Victimhood is defined in negative terms: “the condition of having been hurt, damaged, or made to suffer.” Yet humans have evolved to empathize with the suffering of others, and to provide assistance so as to eliminate or compensate for that suffering. Consequently, signaling suffering to others can be an effective strategy for attaining resources. Victims may receive attention, sympathy, and social status, as well as financial support and other benefits. And being a victim can generate certain kinds of power: It can justify the seeking of retribution, provide a sense of legitimacy or psychological standing to speak on certain issues, and may even confer moral impunity by minimizing blame for victims’ own wrongdoings.
Presumably, most victims would eagerly forego such benefits if they were able to free themselves of their plight. But when victimhood yields benefits, it incentivizes people to signal their victimhood to others or to exaggerate or even fake victimhood entirely. This is especially true in contexts that involve alleged psychic harms, and where appeals are made to third-parties, with the claimed damage often being invisible, unverifiable, and based exclusively on self-reports. Such circumstances allow unscrupulous people to take advantage of the kindness and sympathy of others by co-opting victim status for personal gain. And so, people do.

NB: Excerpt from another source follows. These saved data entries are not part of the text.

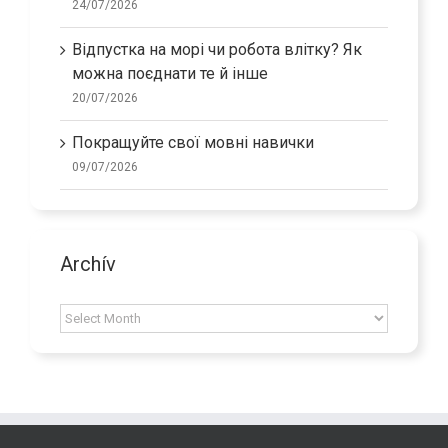
24/07/2026
Відпустка на морі чи робота влітку? Як
можна поєднати те й інше
20/07/2026
Покращуйте свої мовні навички
09/07/2026
Archív
Archív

Newly published research indicates that people who more frequently signal their victimhood (whether real, exaggerated, or false) are more likely to lie and cheat for material gain and denigrate others as a means to get ahead. Victimhood signaling is associated with numerous morally undesirable personality traits, such as narcissism, Machiavellianism (willingness to manipulate and exploit others for self-benefit), a sense of entitlement, and lower honesty and humility.